The Brazilian Grand Prix ended the 2013 season on a high note, with an exciting race, which was a real journey into the unknown for the drivers and...

The Brazilian Grand Prix ended the 2013 season on a high note, with an exciting race, which was a real journey into the unknown for the drivers and strategists because it was a dry race that came at the end of a wet weekend.

The Pirelli medium and hard compound tyres were selected for the weekend, but the first time they came out of the tyre blankets was as the cars went to the grid.

This made for an interesting race, where teams had to feel their way as the race unfolded, with no data on tyre wear or degradation and a persistent threat of rain, which fell lightly in the final third of the race, but never enough to necessitate a move to intermediate tyres.

Key strategy decisions had a bearing on the outcome.

Pre-race expectations

As the race approached it was dry and the forecast suggested that there was a 40% chance of rain before the start with a 60% chance of rain during the race.

Most teams were planning on doing two stops, with a first stint on the faster medium tyre, but from there it was about guesswork and instinct whether to do two stints on hard or one on each. The simulations suggested that the medium would be around 0.4s per lap faster than the hard, so on paper two stints on that tyre should be faster.

Simulations showed that two stops was five seconds faster than three stops. IN the end only four drivers did three stops, none among the leaders.

As it had rained all weekend, everyone had all new sets of dry tyres for the race.

There were a couple of threats; one was of graining of the tyres, where the rubber shears off the top surface of the tyre, due to the track being clean with no rubber down on the asphalt. This would be a phase, which would probably clear after a few laps.

◆ Set of tasks
1) In the Brazilian Grand Prix text, how much faster per lap did the simulations suggest the medium tyre would be than the hard?
2) Write out the lines of the records starting at the very beginning of the records and ending at the line containing "dist [0.004209, 0.000501]", including both ends, and leave the pictures out.
The text and the records have no connection to each other.

◆ Dataset extract
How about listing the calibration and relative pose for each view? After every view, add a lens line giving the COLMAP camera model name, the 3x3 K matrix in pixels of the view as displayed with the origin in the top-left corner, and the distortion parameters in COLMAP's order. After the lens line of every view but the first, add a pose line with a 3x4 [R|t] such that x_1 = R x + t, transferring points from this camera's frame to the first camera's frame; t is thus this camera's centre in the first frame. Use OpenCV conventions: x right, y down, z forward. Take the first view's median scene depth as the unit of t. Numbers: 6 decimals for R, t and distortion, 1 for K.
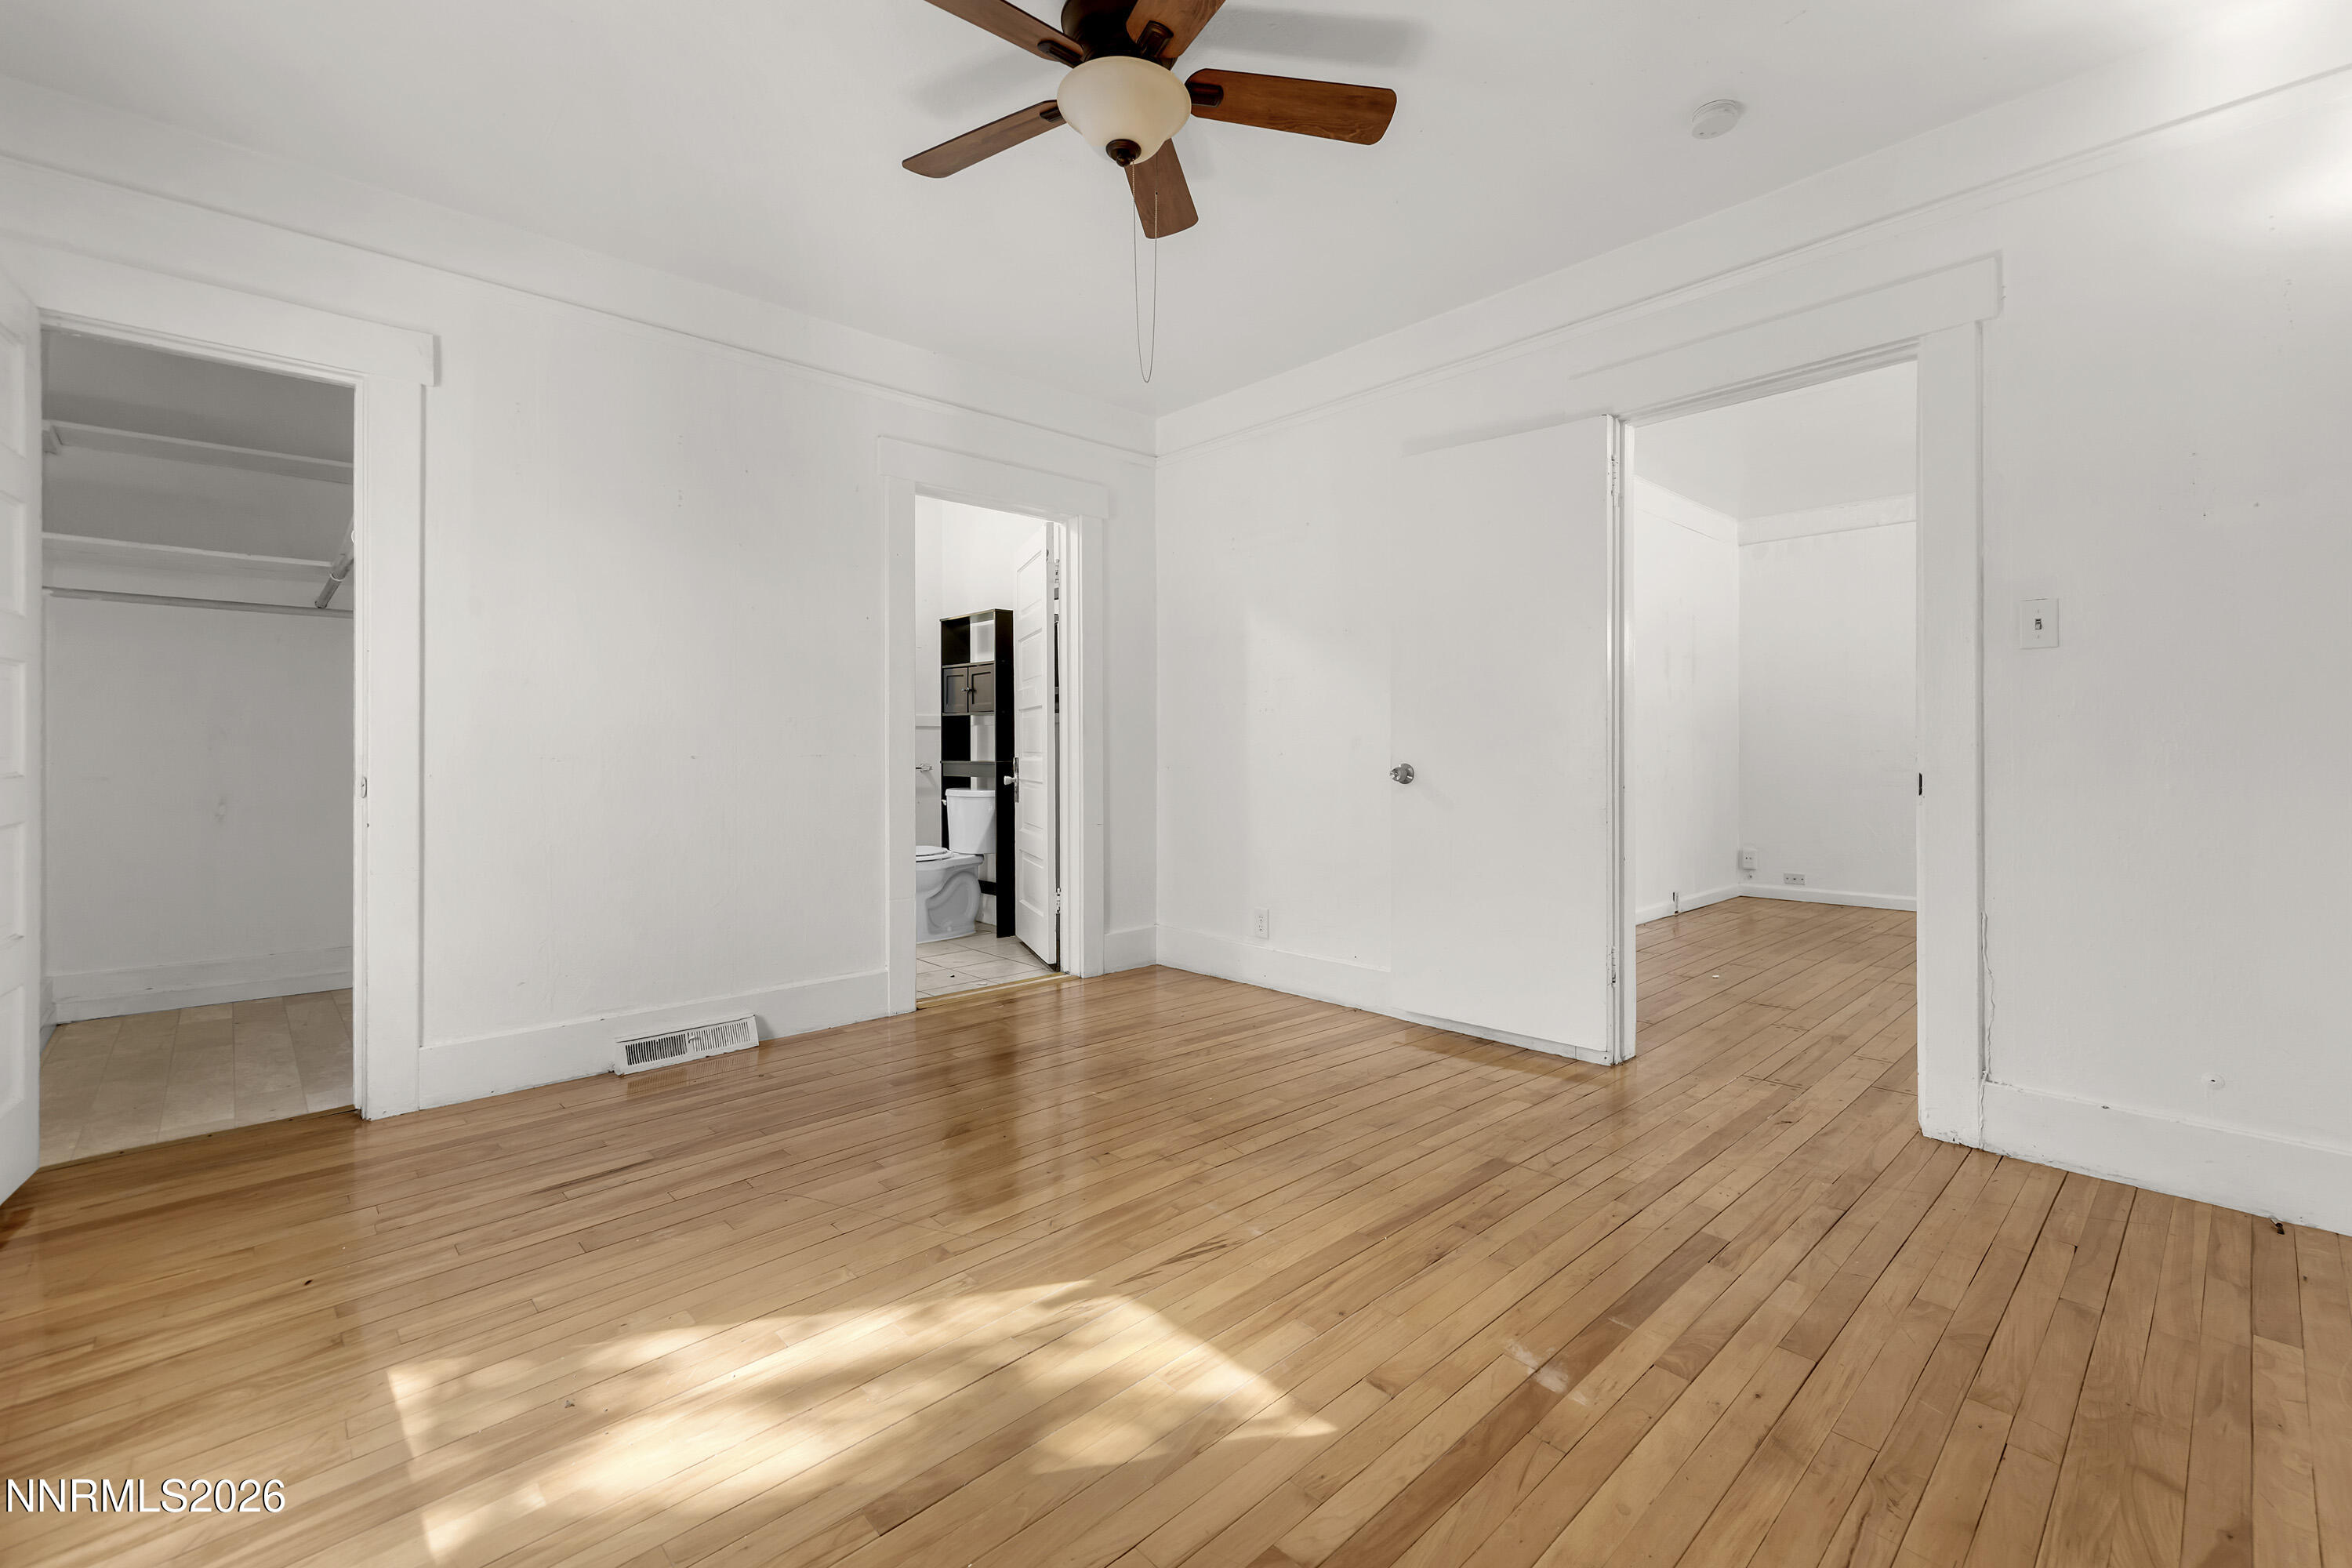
lens RADIAL K [[987.7, 0, 1183.2], [0, 987.7, 741.1], [0, 0, 1]] dist [-0.001239, -0.000203]
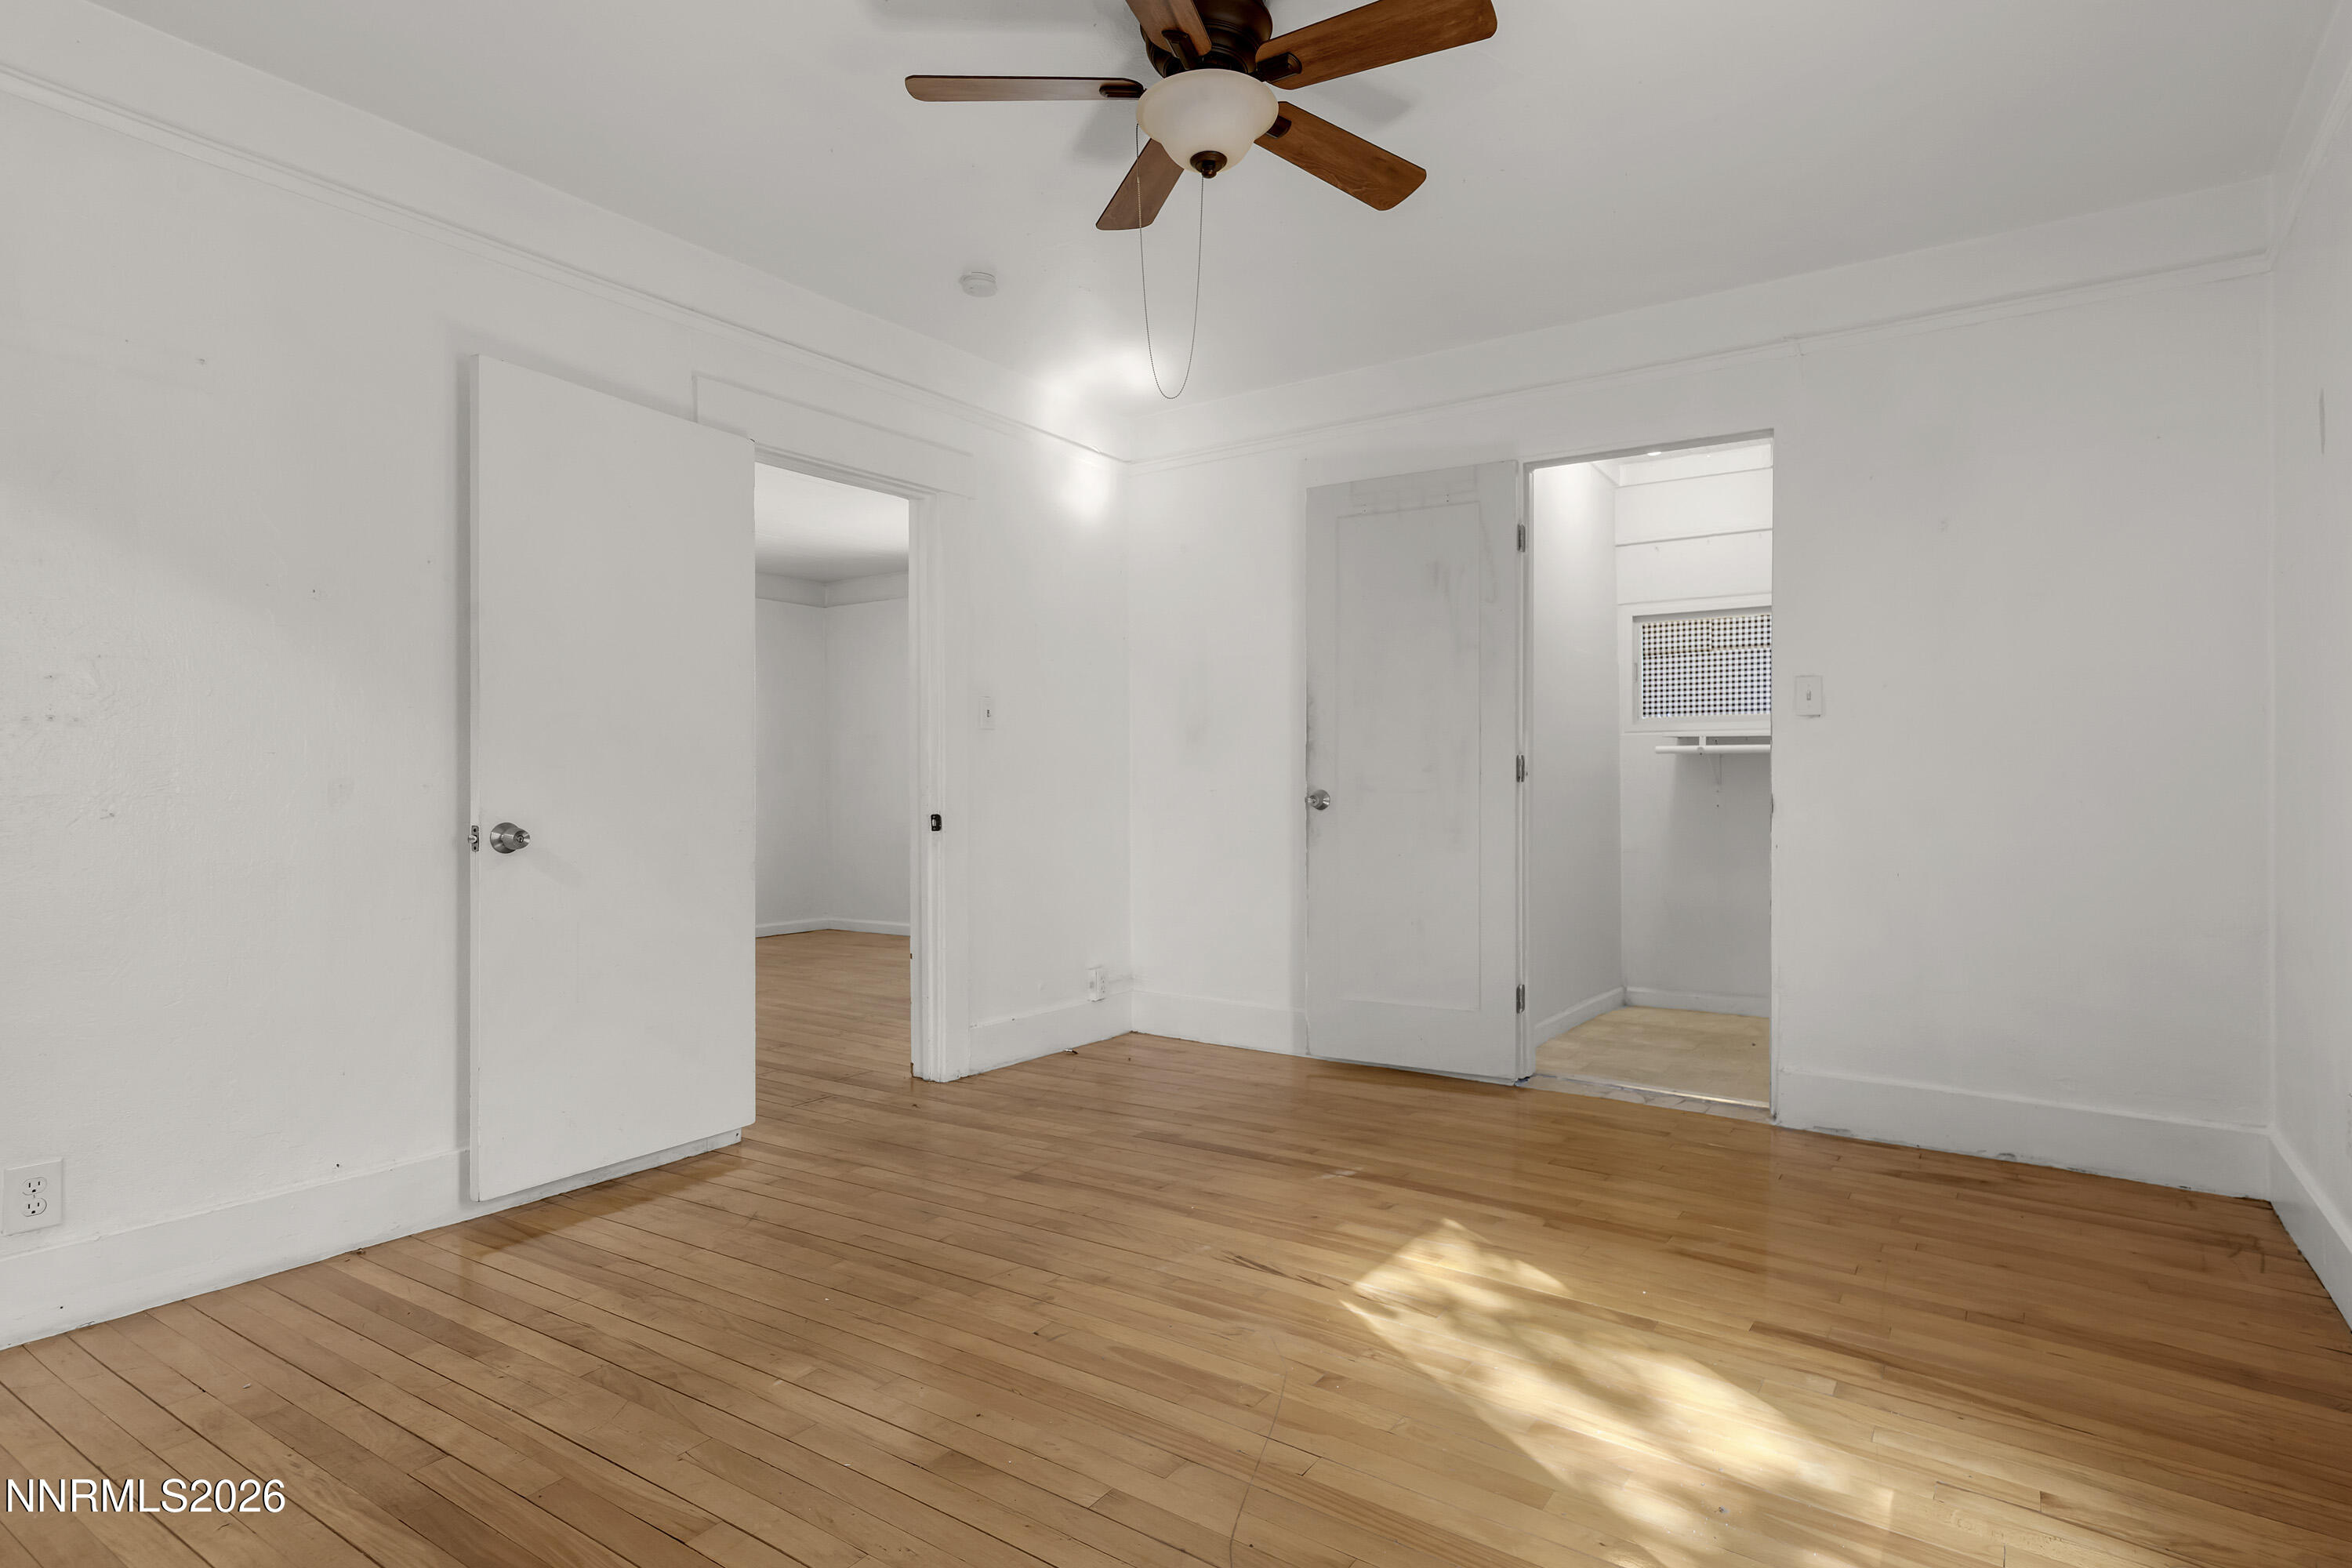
lens RADIAL K [[1235.7, 0, 1186.1], [0, 1235.7, 794.5], [0, 0, 1]] dist [0.004209, 0.000501]
pose [[-0.224367, 0.002607, 0.974501, -1.036417], [-0.003839, 0.999986, -0.003560, 0.008924], [-0.974497, -0.004539, -0.224354, 1.117495]]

◆ Answers for each item
1) Around 0.4s per lap.

2)
How about listing the calibration and relative pose for each view? After every view, add a lens line giving the COLMAP camera model name, the 3x3 K matrix in pixels of the view as displayed with the origin in the top-left corner, and the distortion parameters in COLMAP's order. After the lens line of every view but the first, add a pose line with a 3x4 [R|t] such that x_1 = R x + t, transferring points from this camera's frame to the first camera's frame; t is thus this camera's centre in the first frame. Use OpenCV conventions: x right, y down, z forward. Take the first view's median scene depth as the unit of t. Numbers: 6 decimals for R, t and distortion, 1 for K.
lens RADIAL K [[987.7, 0, 1183.2], [0, 987.7, 741.1], [0, 0, 1]] dist [-0.001239, -0.000203]
lens RADIAL K [[1235.7, 0, 1186.1], [0, 1235.7, 794.5], [0, 0, 1]] dist [0.004209, 0.000501]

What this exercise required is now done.